*** Records for this task Section Begins ***

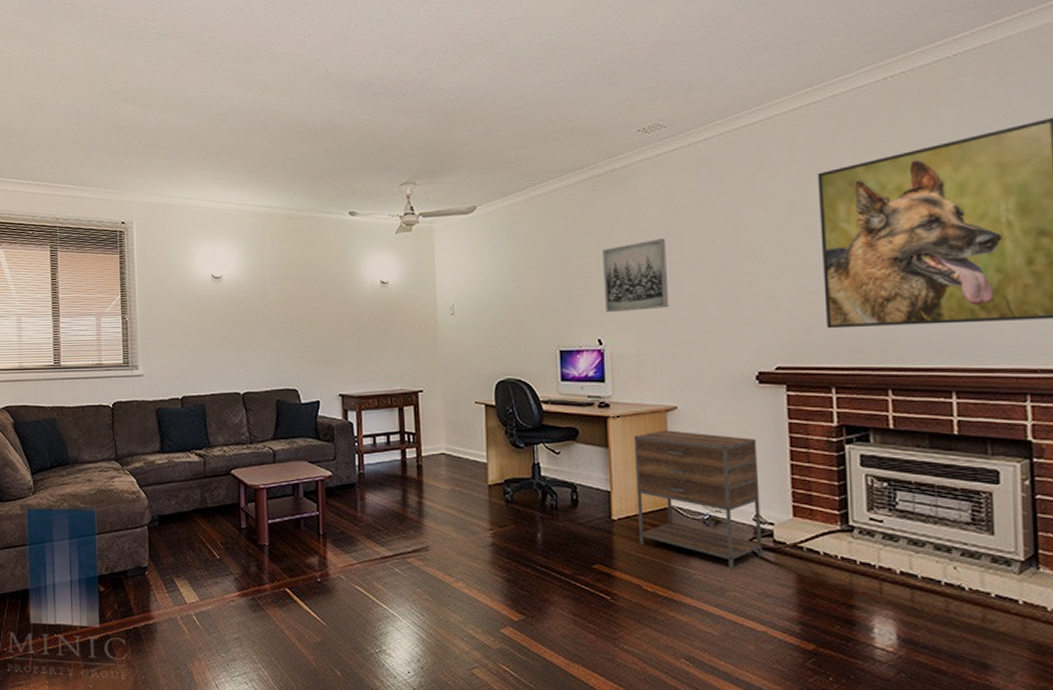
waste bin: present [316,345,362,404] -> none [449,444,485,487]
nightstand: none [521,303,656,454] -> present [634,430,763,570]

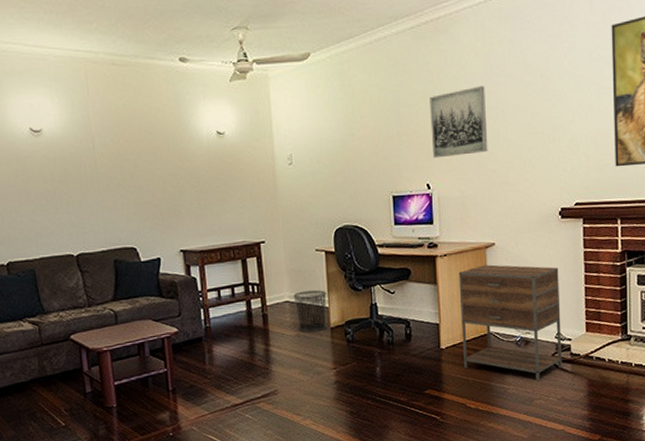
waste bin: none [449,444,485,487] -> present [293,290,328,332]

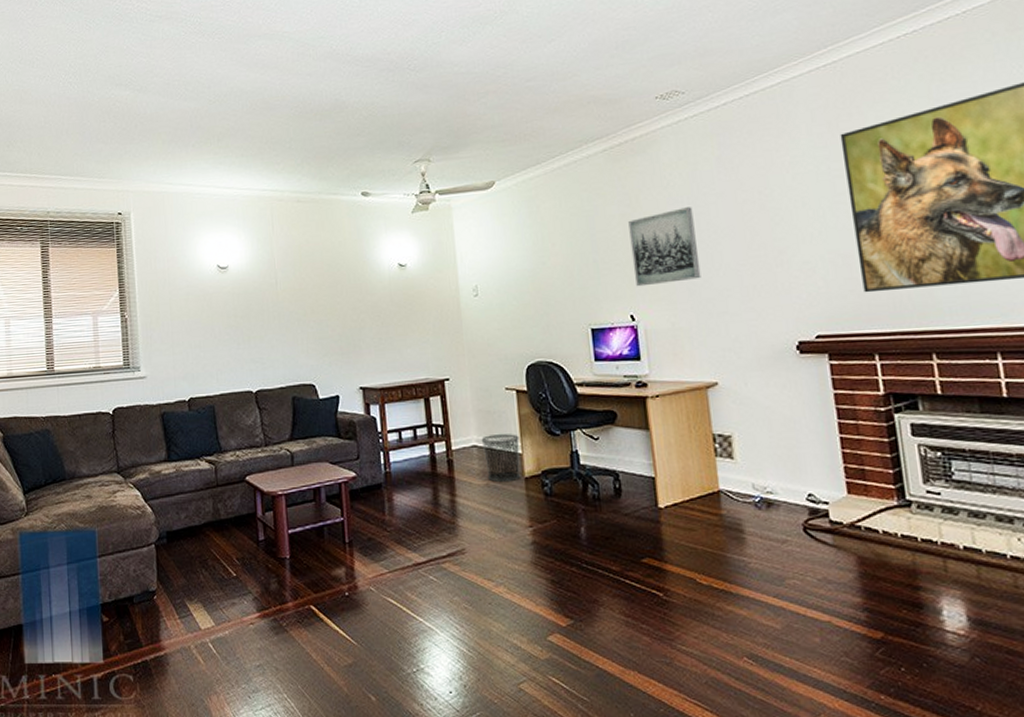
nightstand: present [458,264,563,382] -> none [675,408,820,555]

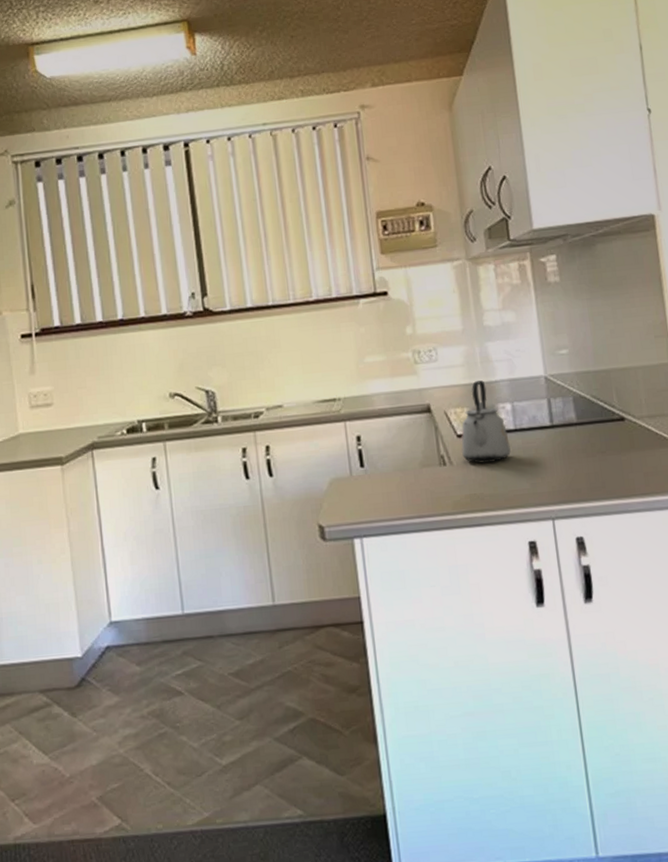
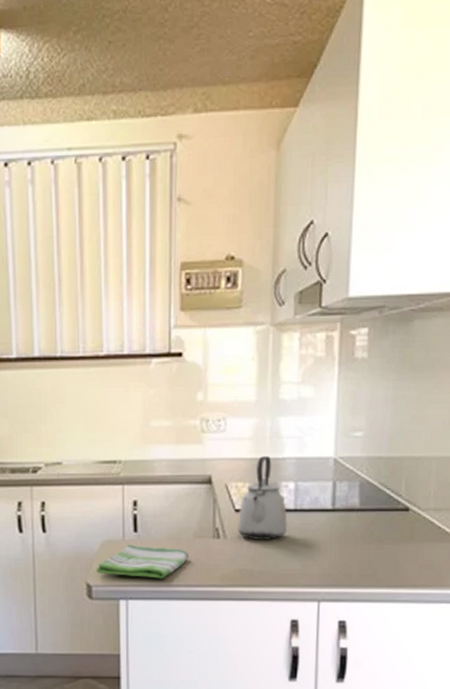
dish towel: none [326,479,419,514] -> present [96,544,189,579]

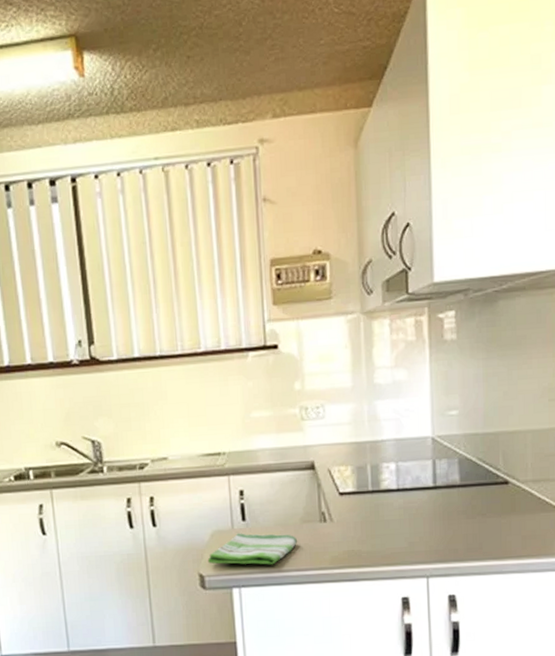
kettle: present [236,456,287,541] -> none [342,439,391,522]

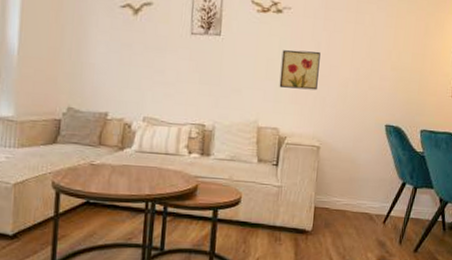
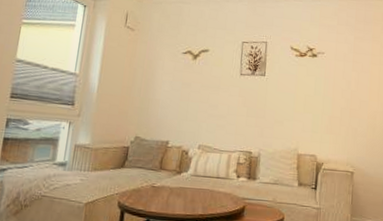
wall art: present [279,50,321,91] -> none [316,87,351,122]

*** Records for this task Section Ends ***

Exercise prompt —
Where a line of the records includes "waste", copy it.

Output —
waste bin: present [316,345,362,404] -> none [449,444,485,487]
waste bin: none [449,444,485,487] -> present [293,290,328,332]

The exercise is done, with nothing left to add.